Congress amended bills to protect travel for abortion

The bills being pushed to the floor show the eagerness of Democrats to prevent the effects of the recent Supreme Court decision on reversal. Roe against Wadeeven if they are very limited in what they can carry out legally.

Progressive lawmakers hope to put political pressure on anyone who votes against the pioneering bills in the midterms of November. All three top sponsors of the draft bill in the Senate – Sens. Catherine Cortez Masto (D-Nev.), Patty Murray (D-Wash.) And Kirsten Gillibrand (DN.Y.) – represents states that are now abortion destinations and preparing for a flood of patients from more severe states.

“To suggest that women don’t have the right to travel isn’t just non -American, it’s inconsistent,” Gillibrand told reporters Tuesday, adding that she doesn’t want doctors in her state to be “in the crosshair” of prosecutors from others state whether they perform an abortion on a traveling patient.

States have not yet banned travel – yet: No state has yet banned interstate travel for the purpose of obtaining reproductive care that is prohibited where they live, but a Missouri state legislator has tried – unsuccessfully, to date – to incorporate such language into several bills in health even before the Supreme Court issued its decision. Conservative lawmakers and activists in other states have also discussed either punishing those who help bring patients across state lines or subjecting doctors to criminal penalties if they perform abortions on living patients. in states where abortion is illegal, even if it is legal in the state in which it is performed.

“States are looking to ban it,” Cortez Masto said Tuesday, explaining why he introduced a bill to avoid restrictions that are not yet in place. “And we already know that this is having a frightening effect as states work to criminalize doctors and criminalize women.”

While the move is one of many abortion rights activists called for the status quo RoeThe death of, progressive groups emphasize that it will only help those who can afford the time and cost of travel possibly hundreds of miles for the procedure-something many people cannot afford to do.

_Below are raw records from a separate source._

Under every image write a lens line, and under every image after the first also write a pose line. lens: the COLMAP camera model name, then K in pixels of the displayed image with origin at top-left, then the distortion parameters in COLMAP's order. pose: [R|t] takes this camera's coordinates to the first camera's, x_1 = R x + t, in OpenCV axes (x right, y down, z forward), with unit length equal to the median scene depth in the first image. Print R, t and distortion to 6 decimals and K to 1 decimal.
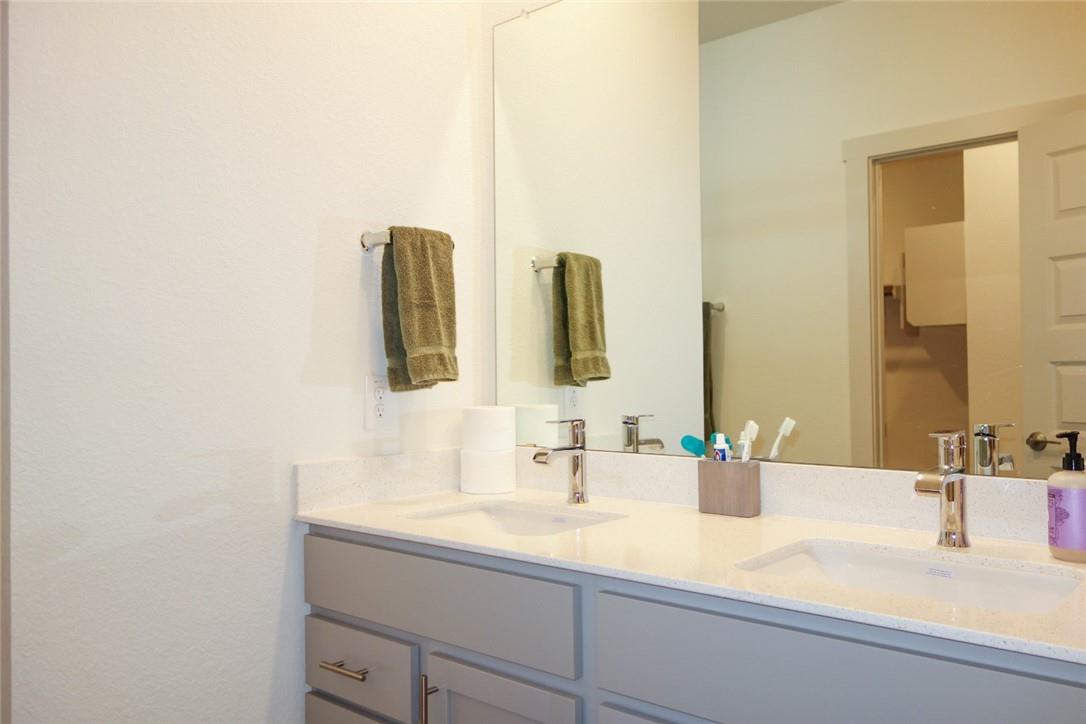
lens RADIAL K [[855.2, 0, 543.0], [0, 855.2, 362.0], [0, 0, 1]] dist [0.007284, -0.001521]
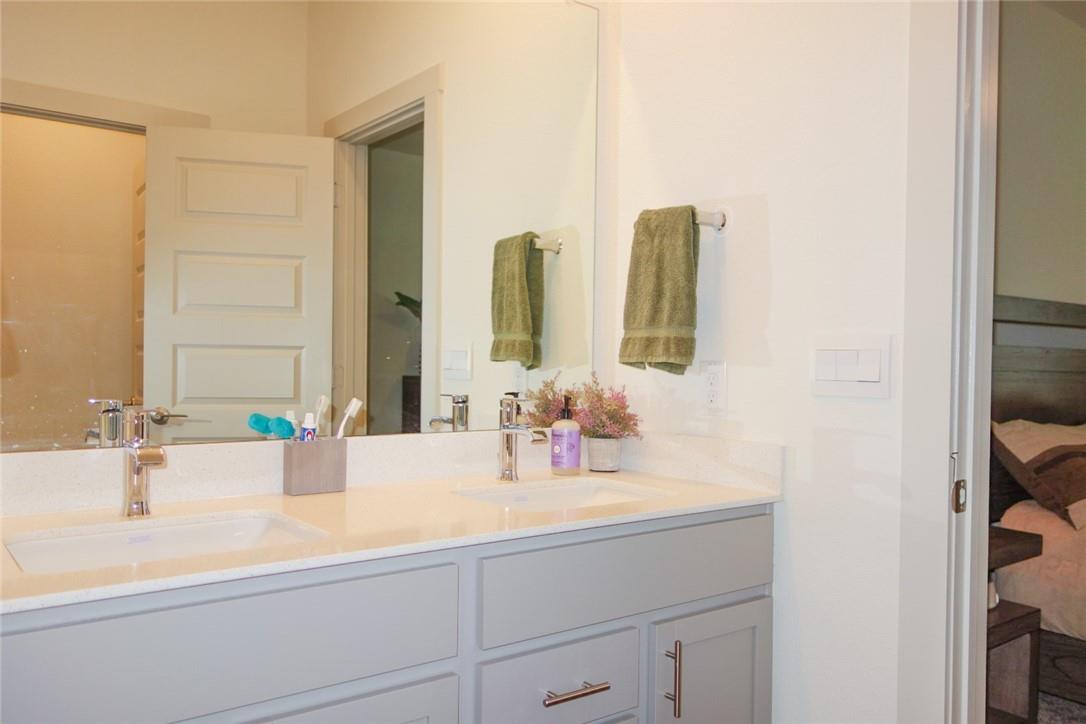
lens RADIAL K [[855.2, 0, 543.0], [0, 855.2, 362.0], [0, 0, 1]] dist [0.007284, -0.001521]
pose [[0.182870, 0.002232, 0.983135, -0.938214], [-0.038877, 0.999232, 0.004963, 0.011748], [-0.982368, -0.039129, 0.182817, 0.710877]]
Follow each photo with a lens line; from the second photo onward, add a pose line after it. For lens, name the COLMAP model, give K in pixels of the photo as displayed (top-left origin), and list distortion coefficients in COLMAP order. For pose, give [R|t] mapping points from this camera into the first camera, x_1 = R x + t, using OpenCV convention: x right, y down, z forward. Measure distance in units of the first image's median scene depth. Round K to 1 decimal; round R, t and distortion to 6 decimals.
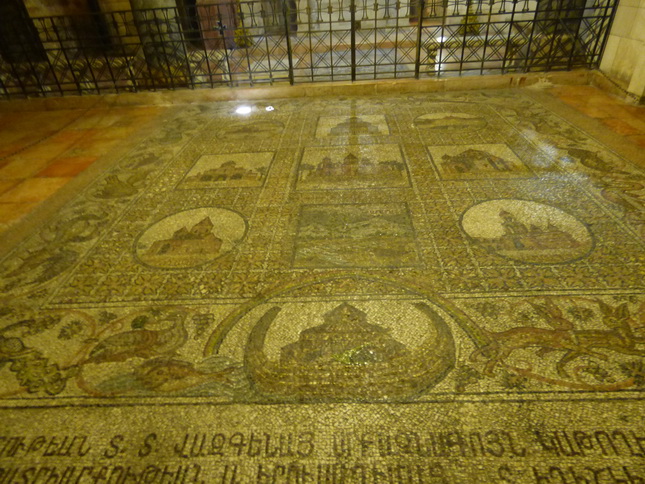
lens RADIAL K [[386.5, 0, 326.1], [0, 386.5, 241.5], [0, 0, 1]] dist [-0.011218, -0.002113]
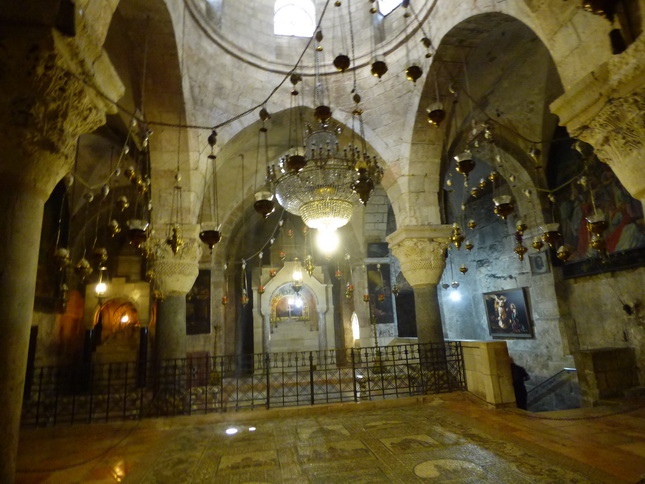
lens RADIAL K [[386.5, 0, 326.1], [0, 386.5, 241.5], [0, 0, 1]] dist [-0.011218, -0.002113]
pose [[0.977859, 0.052078, 0.202680, -0.292872], [0.115654, 0.672688, -0.730832, 0.320112], [-0.174401, 0.738092, 0.651771, -0.537089]]
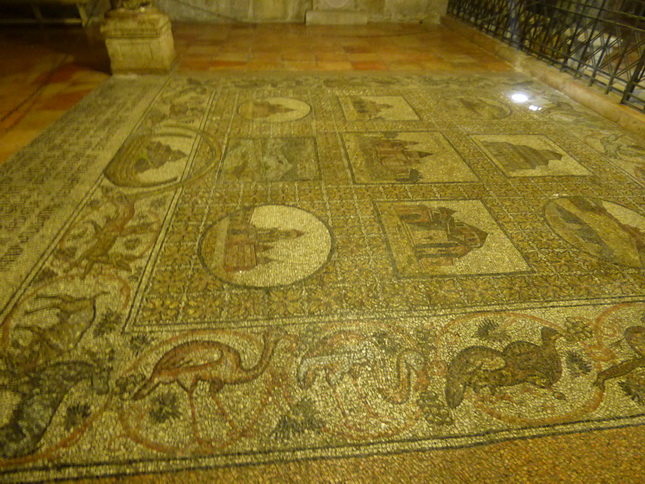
lens RADIAL K [[386.5, 0, 326.1], [0, 386.5, 241.5], [0, 0, 1]] dist [-0.011218, -0.002113]
pose [[0.132854, 0.663055, -0.736687, 0.825790], [-0.591859, 0.649276, 0.477644, -0.379230], [0.795017, 0.372558, 0.478694, 0.460546]]
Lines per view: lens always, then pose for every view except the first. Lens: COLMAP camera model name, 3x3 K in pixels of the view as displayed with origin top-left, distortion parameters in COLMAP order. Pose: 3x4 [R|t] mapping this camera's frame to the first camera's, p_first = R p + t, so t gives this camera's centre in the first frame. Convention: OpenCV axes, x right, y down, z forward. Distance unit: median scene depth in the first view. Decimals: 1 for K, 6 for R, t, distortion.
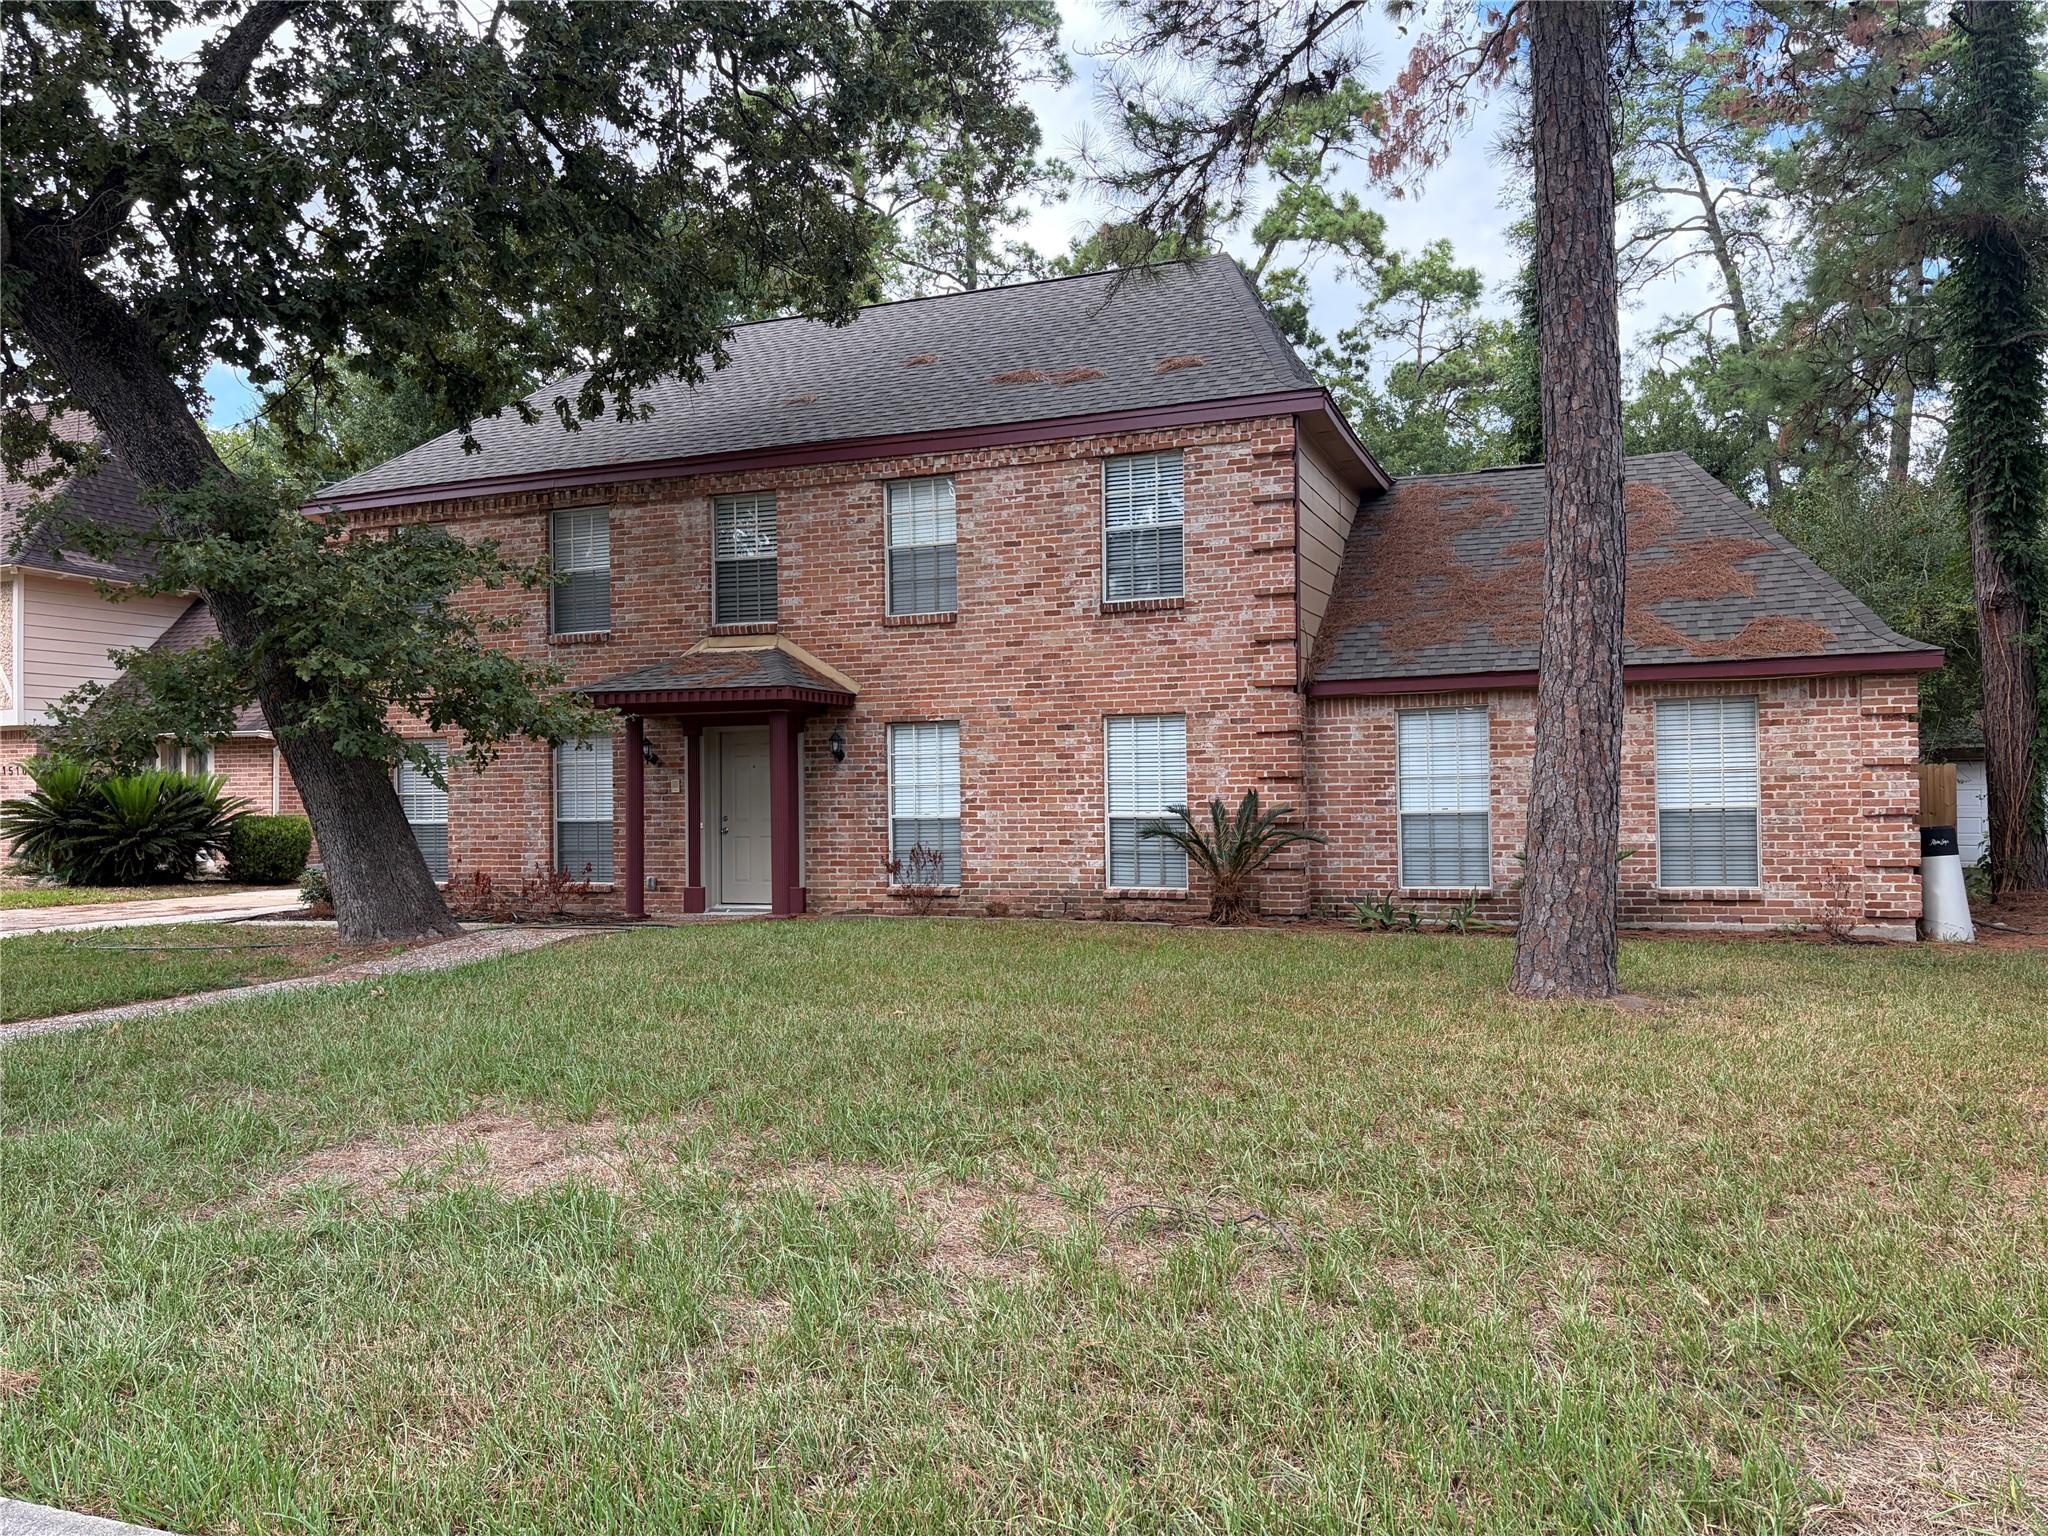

Fast action in Congress: Two-thirds of the Senate Democratic caucus signed the co-sponsor bill to protect travel rights Tuesday, with the Majority Leader Chuck Schumer and Majority Whip Dick Durbin. That tally still leaves them with the 60 votes they need to pass will pay. Even if every Democrat voted for the bill – a big if, Sen. Joe Manchin(DW.Va.) vote against Democrats ’broader abortion rights bill in May – the bill could fail to get even one Republican supporter.

Sen. said. Bill Cassidy (R-La.), Whose state recently banned the procedure, called the bill “absurd.”

“How do you stop someone from traveling?” he said to POLITICO. “That is nonsense. And they know it’s bullshit, but they’re just trying to fool Americans into thinking they’re doing something meaningful.

While it is likely to fail, Murray told reporters Tuesday that the Senate plans to try to release the bill on Thursday-a quick timeline that leaves little room for a fight-vote.

Meanwhile, a senior Democratic aide confirmed that the House bill, HR 8297is set on the floor this Friday.

Travel rights: The constitution does not explicitly protect the right to travel, but decades of case law have supported a person’s right to move freely along state lines. UC Berkeley law professor Khiara Bridges, who testified before the Senate Judiciary Committee on Tuesday, pointed to the Supreme Court’s decision on Saenz against Roe in 1999 that despite the absence of a term in the Constitution, the concept was “firmly embedded in our jurisprudence.”

“The Supreme Court has interpreted the Constitution as protecting the right to travel,” Bridges said. “But that does not mean the right is safe. We saw in Dobbs that 50 years of precedent could be overturned depending on the makeup of the court. ”

Attempts to control travel to states at the height of the pandemic in 2020 have been abandoned as unenforceable, even as many states continue to require visitors to quarantine.

“Travel should not be a weapon to advance political or social agendas,” Tori Emerson Barnes, executive vice president of public affairs and policy at the U.S. Travel Association, told POLITICO when asked about travel on state lines. to receive an abortion. “Instead of effectively advancing the agendas of their advocates, travel bans and boycotts instead have enormous potential for collateral damage and injury to an industry, its workers, and its destinations.”